Before signing anything read all contracts thoroughly and get a lawyer to double-check the fine print with you.
For more questions on custom software development, check out the section below. Alternatively, you can reach out and ask me directly – I’d love to hear from you.
Thanks for reading.
Custom Software Development Frequently Asked Questions
What Is Custom Software Development?
Custom software development is the process of creating bespoke software for a specific set of users or organisation.
The opposite of custom software development is commercial off-the-shelf software (COTS). Two examples of COTS would be Microsoft Office or Adobe Photoshop. They’re software products that fit the general-purpose needs of a large range of users.
Custom Software Development, however, is designed to solve specific problems. Examples of this would be:
Custom software development is commonly built by an in-house team. However, large corporations and startups often outsource their development.
This allows them to reduce the time to market and costs whilst maintaining a high standard of development.
What Are The Benefits of Custom Software Development?
There are several advantages to custom software development, here is a shortlist of a few:
Scalability & Flexibility
Bespoke software solutions can adapt as your business grows. This is especially beneficial to startups validating their product with an MVP or proof of concept.
If the business needs to pivot or begins to grow exponentially, it’s easy for the software to pivot or grow with it.
Every company has their model and set of processes. Attempting to adapt off-the-shelf software for those processes can be difficult.
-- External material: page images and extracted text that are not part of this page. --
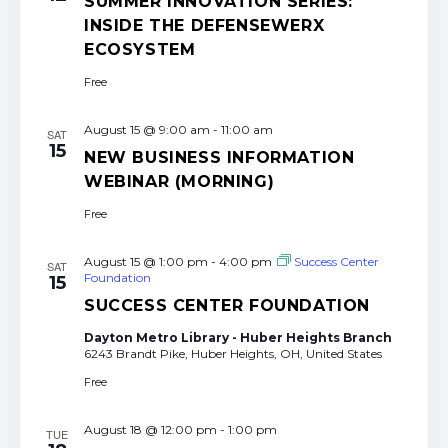
SUMMER INNOVATION SERIES:
INSIDE THE DEFENSEWERX
ECOSYSTEM
Free
August 15 @ 9:00 am
-
11:00 am
SAT
15
NEW BUSINESS INFORMATION
WEBINAR (MORNING)
Free
August 15 @ 1:00 pm
-
4:00 pm
Success Center
SAT
Foundation
15
SUCCESS CENTER FOUNDATION
Dayton Metro Library - Huber Heights Branch
6243 Brandt Pike, Huber Heights, OH, United States
Free
August 18 @ 12:00 pm
-
1:00 pm
TUE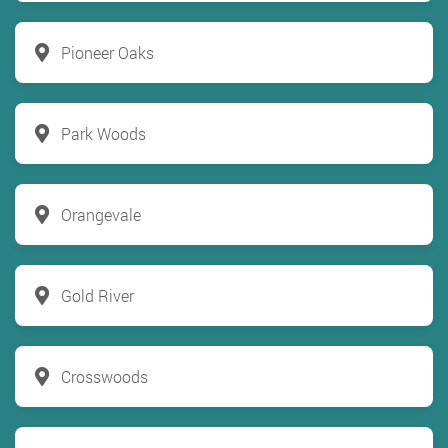
Pioneer Oaks
Park Woods
Orangevale
Gold River
Crosswoods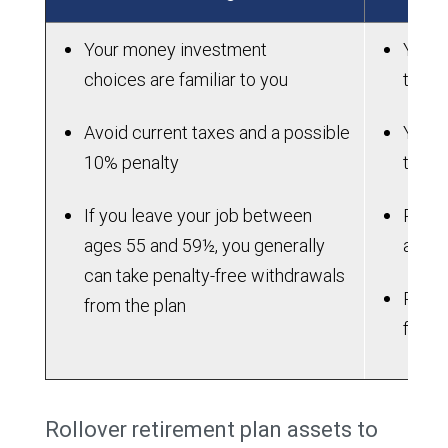
Your money investment
You wi
choices are familiar to you
to ma
Avoid current taxes and a possible
You m
10% penalty
the l
If you leave your job between
Plan 
ages 55 and 59½, you generally
attra
can take penalty-free withdrawals
Plan m
from the plan
flexib
Rollover retirement plan assets to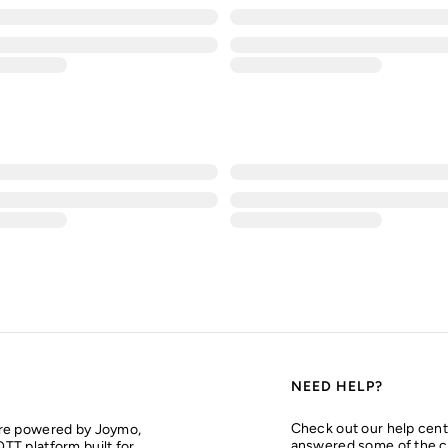
NEED HELP?
Check out our help cent
are powered by Joymo,
answered some of the 
TT platform built for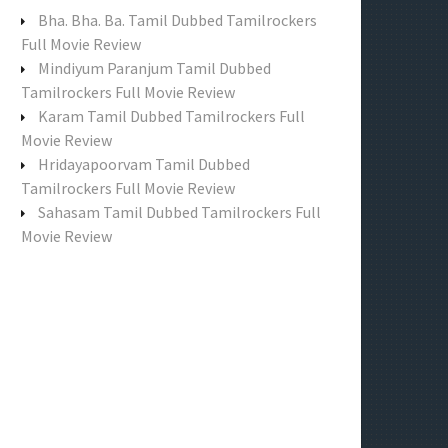
f
Bha. Bha. Ba. Tamil Dubbed Tamilrockers
o
Full Movie Review
r
Mindiyum Paranjum Tamil Dubbed
:
Tamilrockers Full Movie Review
Karam Tamil Dubbed Tamilrockers Full
Movie Review
Hridayapoorvam Tamil Dubbed
Tamilrockers Full Movie Review
Sahasam Tamil Dubbed Tamilrockers Full
Movie Review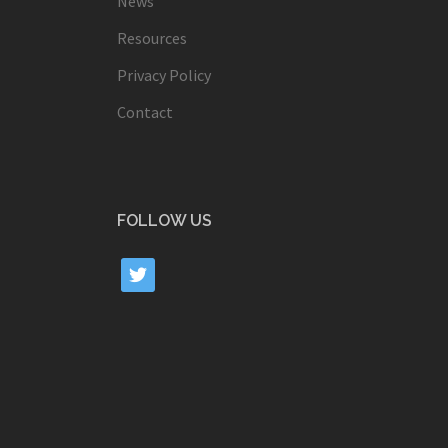
News
Resources
Privacy Policy
Contact
FOLLOW US
twitter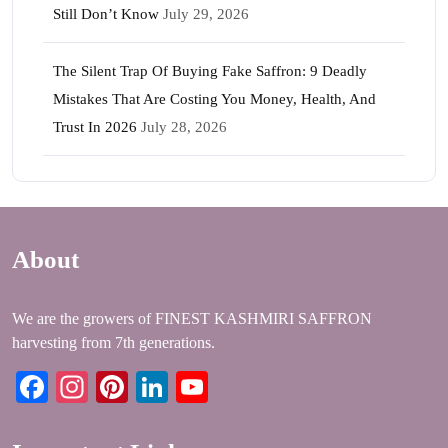
Still Don’t Know
July 29, 2026
The Silent Trap Of Buying Fake Saffron: 9 Deadly
Mistakes That Are Costing You Money, Health, And
Trust In 2026
July 28, 2026
About
We are the growers of FINEST KASHMIRI SAFFRON
harvesting from 7th generations.
Facebook
Instagram
Pinterest
LinkedIn
YouTube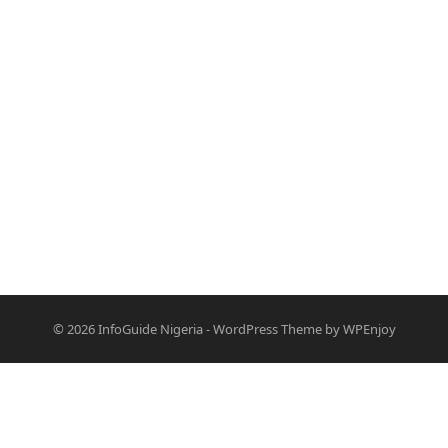
© 2026
InfoGuide Nigeria
-
WordPress Theme
by
WPEnjoy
However, when developing custom software, you and your company can shape the software to fit your business processes and needs.
Custom Software Belongs to You… Forever
It’s important to remember that when you’re using off-the-shelf software, the product doesn’t belong to you.
Instead, you’re most like paying a monthly license fee to use that product. If that product changes in any way (features, rules, pricing etc.) or even worse fails, you could be left in the wilderness without a compass.
Custom software, conversely, belongs to your company. You don’t need to worry about license fees or losing your software solution at a moments notice.
It Solves Your Specific Problem
Probably the most important reason to develop custom software is that it will address your users’ exact needs.
Off-the-shelf software may have some features that will be helpful to you. However, developing custom software allows you to pinpoint your users’ exact problem and surgically solve it.